Researchers at Notre Dame have developed a simple and cheap alternative to traditional solar cells: solar paint. The one-coat paint, made with semiconducting nanoparticles, achieved a one percent conversion rate when tested using artificial sunlight. This is far behind other solar technologies -- which fall in the 10 to 15 percent range, generally -- but the ease of manufacturing and use are clear advantages of the paint idea. They published a paper on the subject in ACS Nano.

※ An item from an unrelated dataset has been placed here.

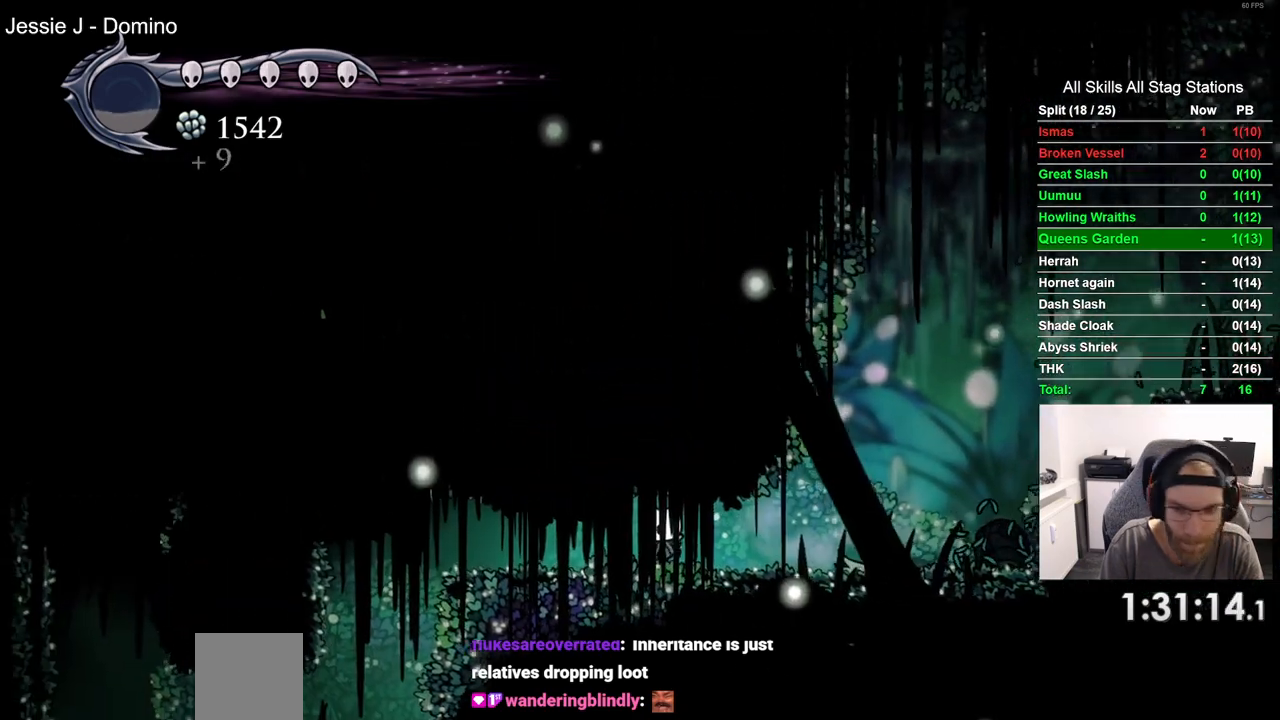
{"buttons": ["DPAD_RIGHT"], "left_stick": "center", "right_stick": "center", "events": [[217, "DPAD_RIGHT", "down"]]}
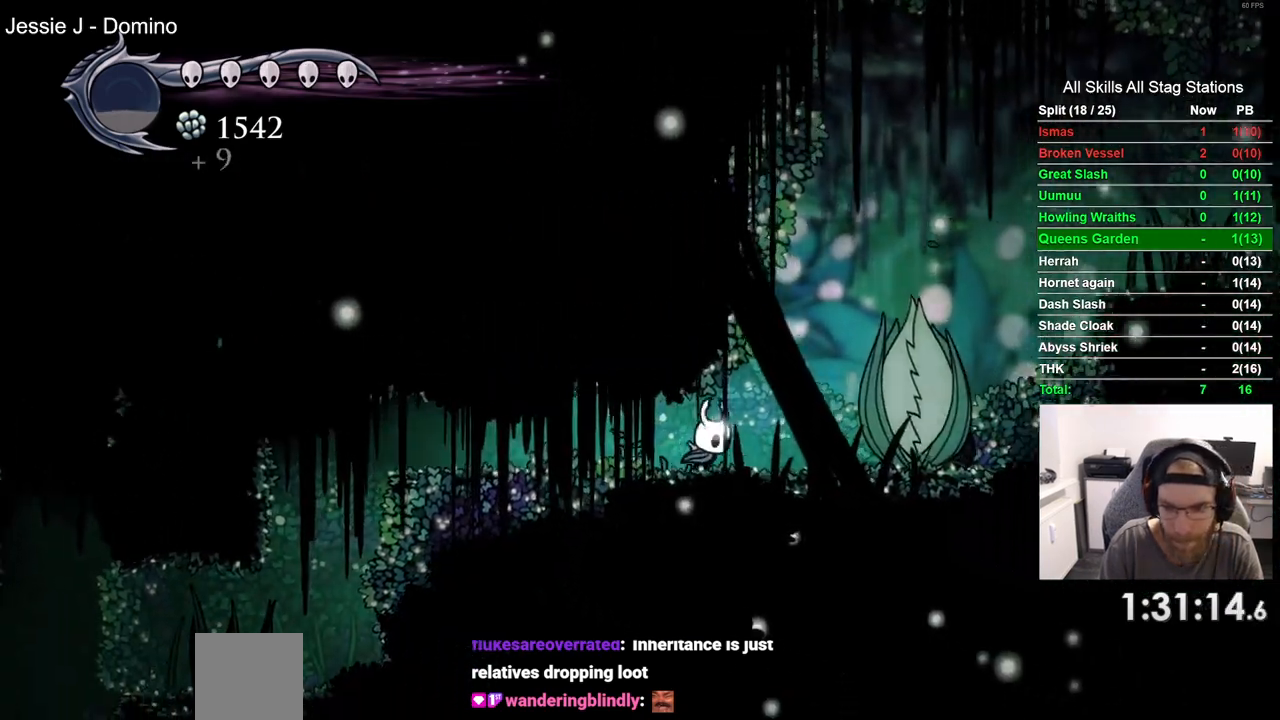
{"buttons": ["SQUARE", "DPAD_RIGHT"], "left_stick": "center", "right_stick": "center", "events": [[83, "SQUARE", "down"], [233, "DPAD_RIGHT", "up"], [250, "SQUARE", "up"], [367, "DPAD_RIGHT", "down"], [450, "SQUARE", "down"]]}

The researchers, led by Prashant Kamat, created an alcohol-based paste consisting of cadmium sulfide, cadmium selenide, and titanium oxide semiconducting nanoparticles. They then annealed the paste on a conducting glass surface, and sandwiched an electrolyte solution between the paste and a graphene composite electrode to achieve their one percent efficiency. A quick video explaining the process is below.

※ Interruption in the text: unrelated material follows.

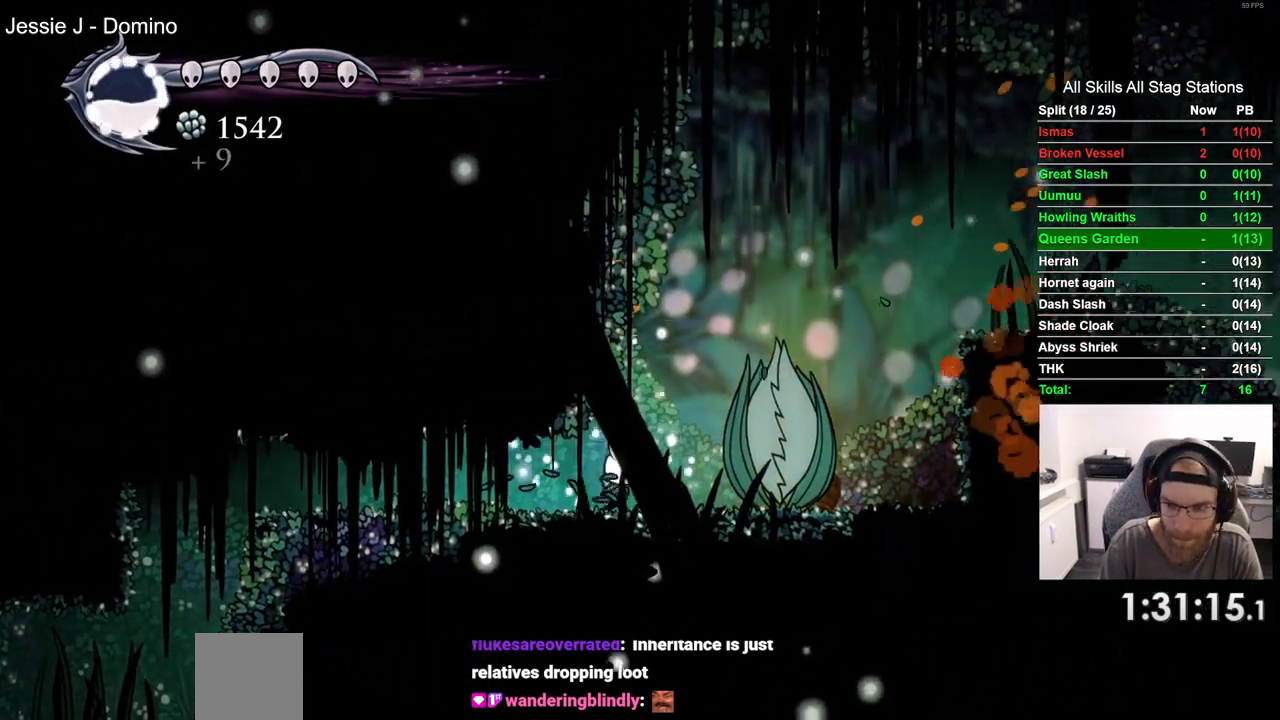
{"buttons": ["DPAD_LEFT"], "left_stick": "center", "right_stick": "center"}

Clearly, the Notre Dame group will have to make some improvement in efficiency for this to be a viable alternative to traditional solar cells. "But this paint can be made cheaply and in large quantities," Kamat says in a press release. "If we can improve the efficiency somewhat, we may be able to make a real difference in meeting energy needs in the future." This work joins earlier efforts toward sprayable, printable, and paintable solar tech, so it's good to see progress in the field. There is reason for optimism here, so I suppose we can forgive the Notre Dame team their product's unfortunate pun of a name: Sun-Believable.